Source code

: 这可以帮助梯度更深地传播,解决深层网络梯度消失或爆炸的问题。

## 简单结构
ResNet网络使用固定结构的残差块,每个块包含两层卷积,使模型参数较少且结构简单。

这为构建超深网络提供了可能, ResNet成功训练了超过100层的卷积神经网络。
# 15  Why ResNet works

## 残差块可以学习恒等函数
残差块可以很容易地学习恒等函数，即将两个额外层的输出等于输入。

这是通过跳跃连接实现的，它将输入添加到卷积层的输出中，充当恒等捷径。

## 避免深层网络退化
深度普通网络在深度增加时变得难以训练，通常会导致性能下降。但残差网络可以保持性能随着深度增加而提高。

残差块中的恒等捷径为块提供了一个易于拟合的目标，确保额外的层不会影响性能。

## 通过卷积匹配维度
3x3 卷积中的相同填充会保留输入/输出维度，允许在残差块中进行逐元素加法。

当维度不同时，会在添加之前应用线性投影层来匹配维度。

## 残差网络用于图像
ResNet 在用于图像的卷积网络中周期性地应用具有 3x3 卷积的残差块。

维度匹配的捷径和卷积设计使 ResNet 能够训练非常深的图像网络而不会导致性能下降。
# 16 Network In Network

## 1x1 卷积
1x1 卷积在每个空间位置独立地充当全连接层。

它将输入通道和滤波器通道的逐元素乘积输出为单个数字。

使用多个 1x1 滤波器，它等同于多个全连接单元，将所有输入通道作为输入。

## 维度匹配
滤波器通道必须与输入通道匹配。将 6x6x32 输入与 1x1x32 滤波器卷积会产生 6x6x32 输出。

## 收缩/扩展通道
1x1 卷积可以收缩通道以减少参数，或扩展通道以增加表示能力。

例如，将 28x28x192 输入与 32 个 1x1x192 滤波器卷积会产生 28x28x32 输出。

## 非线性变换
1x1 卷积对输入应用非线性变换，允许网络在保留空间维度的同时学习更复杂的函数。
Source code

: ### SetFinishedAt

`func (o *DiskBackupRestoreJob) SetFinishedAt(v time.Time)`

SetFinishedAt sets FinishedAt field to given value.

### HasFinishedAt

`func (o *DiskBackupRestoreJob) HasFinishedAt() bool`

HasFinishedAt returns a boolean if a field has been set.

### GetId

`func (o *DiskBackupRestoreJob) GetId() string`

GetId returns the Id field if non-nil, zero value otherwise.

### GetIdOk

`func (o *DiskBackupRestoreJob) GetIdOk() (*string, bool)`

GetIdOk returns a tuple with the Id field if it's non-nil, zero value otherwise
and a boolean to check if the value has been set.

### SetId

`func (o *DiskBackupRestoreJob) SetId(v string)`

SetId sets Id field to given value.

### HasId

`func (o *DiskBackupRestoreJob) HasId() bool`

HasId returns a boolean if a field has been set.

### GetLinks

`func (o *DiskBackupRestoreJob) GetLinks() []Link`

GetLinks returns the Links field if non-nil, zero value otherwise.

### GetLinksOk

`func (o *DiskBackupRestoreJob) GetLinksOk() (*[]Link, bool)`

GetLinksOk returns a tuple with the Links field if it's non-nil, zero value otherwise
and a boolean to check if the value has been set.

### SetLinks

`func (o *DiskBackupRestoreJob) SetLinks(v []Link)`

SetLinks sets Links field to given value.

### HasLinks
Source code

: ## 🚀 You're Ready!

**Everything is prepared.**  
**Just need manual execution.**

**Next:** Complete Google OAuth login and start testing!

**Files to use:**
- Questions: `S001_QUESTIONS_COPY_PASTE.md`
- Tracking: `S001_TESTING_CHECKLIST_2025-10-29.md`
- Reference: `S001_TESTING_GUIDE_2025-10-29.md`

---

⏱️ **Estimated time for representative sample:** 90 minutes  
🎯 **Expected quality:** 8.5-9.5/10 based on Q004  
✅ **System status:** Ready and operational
---+---
_Aim of the task_:
Each line of the data is to be retyped exactly.

_Solution_:
Source code

: 这可以帮助梯度更深地传播,解决深层网络梯度消失或爆炸的问题。

## 简单结构
ResNet网络使用固定结构的残差块,每个块包含两层卷积,使模型参数较少且结构简单。

这为构建超深网络提供了可能, ResNet成功训练了超过100层的卷积神经网络。
# 15  Why ResNet works

## 残差块可以学习恒等函数
残差块可以很容易地学习恒等函数，即将两个额外层的输出等于输入。

这是通过跳跃连接实现的，它将输入添加到卷积层的输出中，充当恒等捷径。

## 避免深层网络退化
深度普通网络在深度增加时变得难以训练，通常会导致性能下降。但残差网络可以保持性能随着深度增加而提高。

残差块中的恒等捷径为块提供了一个易于拟合的目标，确保额外的层不会影响性能。

## 通过卷积匹配维度
3x3 卷积中的相同填充会保留输入/输出维度，允许在残差块中进行逐元素加法。

当维度不同时，会在添加之前应用线性投影层来匹配维度。

## 残差网络用于图像
ResNet 在用于图像的卷积网络中周期性地应用具有 3x3 卷积的残差块。

维度匹配的捷径和卷积设计使 ResNet 能够训练非常深的图像网络而不会导致性能下降。
# 16 Network In Network

## 1x1 卷积
1x1 卷积在每个空间位置独立地充当全连接层。

它将输入通道和滤波器通道的逐元素乘积输出为单个数字。

使用多个 1x1 滤波器，它等同于多个全连接单元，将所有输入通道作为输入。

## 维度匹配
滤波器通道必须与输入通道匹配。将 6x6x32 输入与 1x1x32 滤波器卷积会产生 6x6x32 输出。

## 收缩/扩展通道
1x1 卷积可以收缩通道以减少参数，或扩展通道以增加表示能力。

例如，将 28x28x192 输入与 32 个 1x1x192 滤波器卷积会产生 28x28x32 输出。

## 非线性变换
1x1 卷积对输入应用非线性变换，允许网络在保留空间维度的同时学习更复杂的函数。
Source code

: ### SetFinishedAt

`func (o *DiskBackupRestoreJob) SetFinishedAt(v time.Time)`

SetFinishedAt sets FinishedAt field to given value.

### HasFinishedAt

`func (o *DiskBackupRestoreJob) HasFinishedAt() bool`

HasFinishedAt returns a boolean if a field has been set.

### GetId

`func (o *DiskBackupRestoreJob) GetId() string`

GetId returns the Id field if non-nil, zero value otherwise.

### GetIdOk

`func (o *DiskBackupRestoreJob) GetIdOk() (*string, bool)`

GetIdOk returns a tuple with the Id field if it's non-nil, zero value otherwise
and a boolean to check if the value has been set.

### SetId

`func (o *DiskBackupRestoreJob) SetId(v string)`

SetId sets Id field to given value.

### HasId

`func (o *DiskBackupRestoreJob) HasId() bool`

HasId returns a boolean if a field has been set.

### GetLinks

`func (o *DiskBackupRestoreJob) GetLinks() []Link`

GetLinks returns the Links field if non-nil, zero value otherwise.

### GetLinksOk

`func (o *DiskBackupRestoreJob) GetLinksOk() (*[]Link, bool)`

GetLinksOk returns a tuple with the Links field if it's non-nil, zero value otherwise
and a boolean to check if the value has been set.

### SetLinks

`func (o *DiskBackupRestoreJob) SetLinks(v []Link)`

SetLinks sets Links field to given value.

### HasLinks
Source code

: ## 🚀 You're Ready!

**Everything is prepared.**  
**Just need manual execution.**

**Next:** Complete Google OAuth login and start testing!

**Files to use:**
- Questions: `S001_QUESTIONS_COPY_PASTE.md`
- Tracking: `S001_TESTING_CHECKLIST_2025-10-29.md`
- Reference: `S001_TESTING_GUIDE_2025-10-29.md`

---

⏱️ **Estimated time for representative sample:** 90 minutes  
🎯 **Expected quality:** 8.5-9.5/10 based on Q004  
✅ **System status:** Ready and operational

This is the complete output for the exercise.